:: Record list ::

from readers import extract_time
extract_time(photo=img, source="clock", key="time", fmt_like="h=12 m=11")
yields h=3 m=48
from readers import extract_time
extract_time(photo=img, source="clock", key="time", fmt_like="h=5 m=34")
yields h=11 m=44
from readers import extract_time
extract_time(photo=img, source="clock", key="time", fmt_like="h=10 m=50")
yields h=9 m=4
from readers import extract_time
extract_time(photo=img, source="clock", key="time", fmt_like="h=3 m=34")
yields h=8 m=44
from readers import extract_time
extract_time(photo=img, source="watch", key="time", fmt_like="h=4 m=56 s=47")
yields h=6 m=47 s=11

:::
:: Record list ::

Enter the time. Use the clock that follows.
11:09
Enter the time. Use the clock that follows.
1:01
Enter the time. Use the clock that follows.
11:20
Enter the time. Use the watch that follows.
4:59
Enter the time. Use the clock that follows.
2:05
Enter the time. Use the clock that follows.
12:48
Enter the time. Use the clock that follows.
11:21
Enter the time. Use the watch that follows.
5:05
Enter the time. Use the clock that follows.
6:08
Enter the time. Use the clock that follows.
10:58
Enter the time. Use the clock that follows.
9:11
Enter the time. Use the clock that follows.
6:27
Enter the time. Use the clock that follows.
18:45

:::
:: Record list ::

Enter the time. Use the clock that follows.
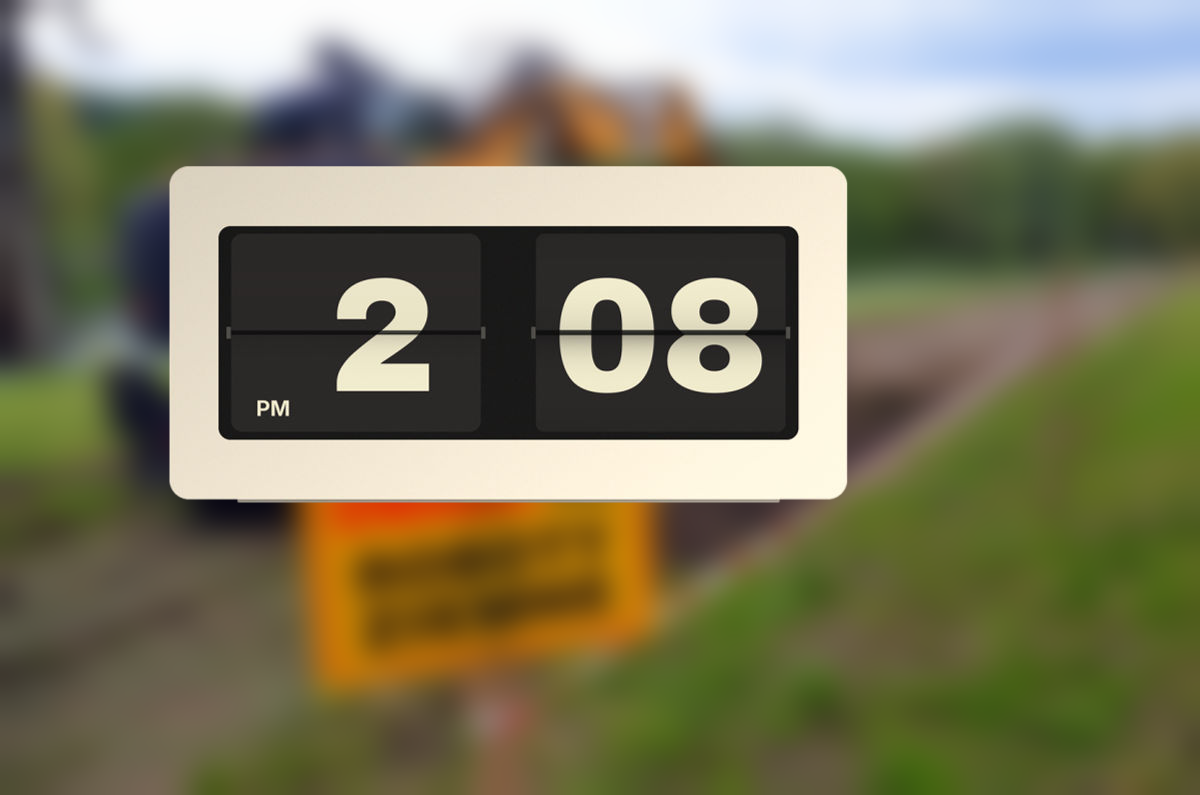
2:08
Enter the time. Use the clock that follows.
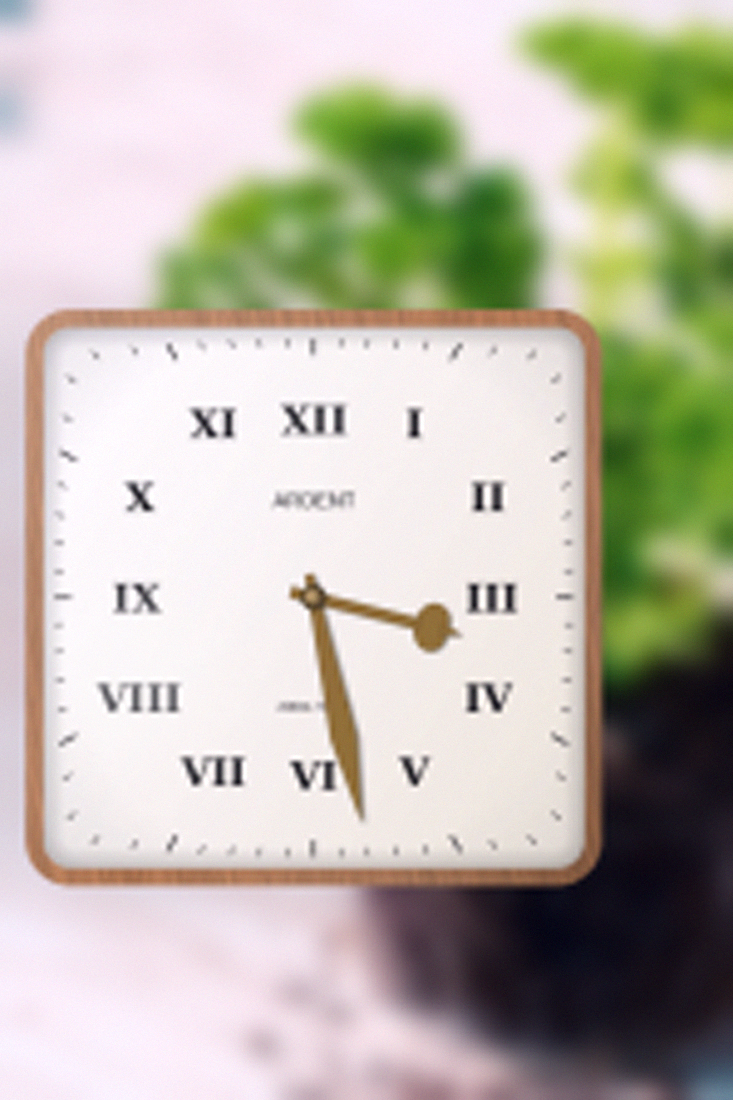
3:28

:::

Given exercise
Gather every line from the items above that contains the string "source". Case matters.

Solution to the exercise
extract_time(photo=img, source="clock", key="time", fmt_like="h=12 m=11")
extract_time(photo=img, source="clock", key="time", fmt_like="h=5 m=34")
extract_time(photo=img, source="clock", key="time", fmt_like="h=10 m=50")
extract_time(photo=img, source="clock", key="time", fmt_like="h=3 m=34")
extract_time(photo=img, source="watch", key="time", fmt_like="h=4 m=56 s=47")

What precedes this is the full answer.